Caring for a 'golden goose' Airport strategy: Developing plan for BWI business corridor is necessary and timely.

April 07, 1997

IF THERE IS A GOOSE in Anne Arundel County capable of laying golden eggs, it is the area surrounding Baltimore-Washington International Airport. BWI Business Partnership's desire to assemble a strategic plan for this important area could not be more timely.

While the 80-square-mile area in Linthicum is far from saturated, poorly planned building could do considerable damage to the businesses already in place and destroy the allure for those seeking to locate near BWI. The Business Partnership's preliminary statement indicates that its primary concerns are improving the transportation infrastructure and developing a system of flexible zoning.

Focusing on transportation is appropriate. Without the convergence of various transportation systems -- roads, rail and air -- this area would not be as attractive to business. Maintaining and improving the network of roads, freight and passenger rail lines and the airport must continue as a top priority.

Most of the major highways are in place and operating, with the exception of a small stretch of Route 32 near the National Security Agency. As more businesses locate in the area, local feeder roads will need upgrading. Finding the money to finance these improvements will be a challenge. Considering the budget constraints of local and state governments, any ideas from this group would be most welcome.

Development has been able to flourish under the current zoning. The BWI Business Partnership correctly recognizes that circumstances have changed.

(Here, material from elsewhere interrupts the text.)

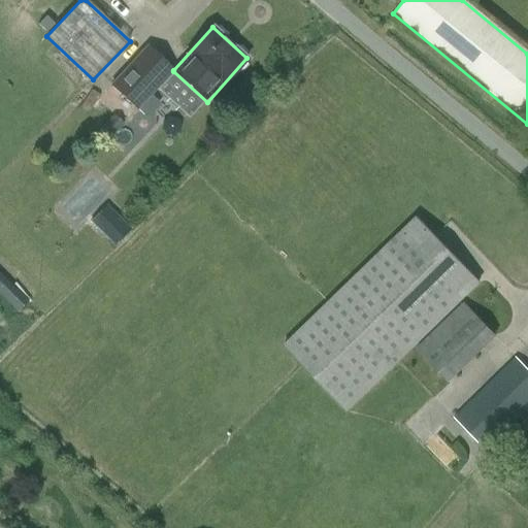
[(147,47),(111,87),(137,110),(173,71),(173,70),(147,47)]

As commercial and business development fills in the acreage around the airport, a more urban-styled, regulatory scheme for land use is needed. The group advocates mixed-use zoning, allowing a wide variety of enterprises to locate in the area.

The only caveat we offer about the vision statement is its call for expedited permitting. Speed is not the only issue. Maintaining quality is critical, too. Creating an efficient and expeditious regulatory process is desirable as long as the process doesn't become a rubber-stamp of every development proposal.

A few poorly placed, poorly conceived project could set back the attempt to coax more eggs from this goose.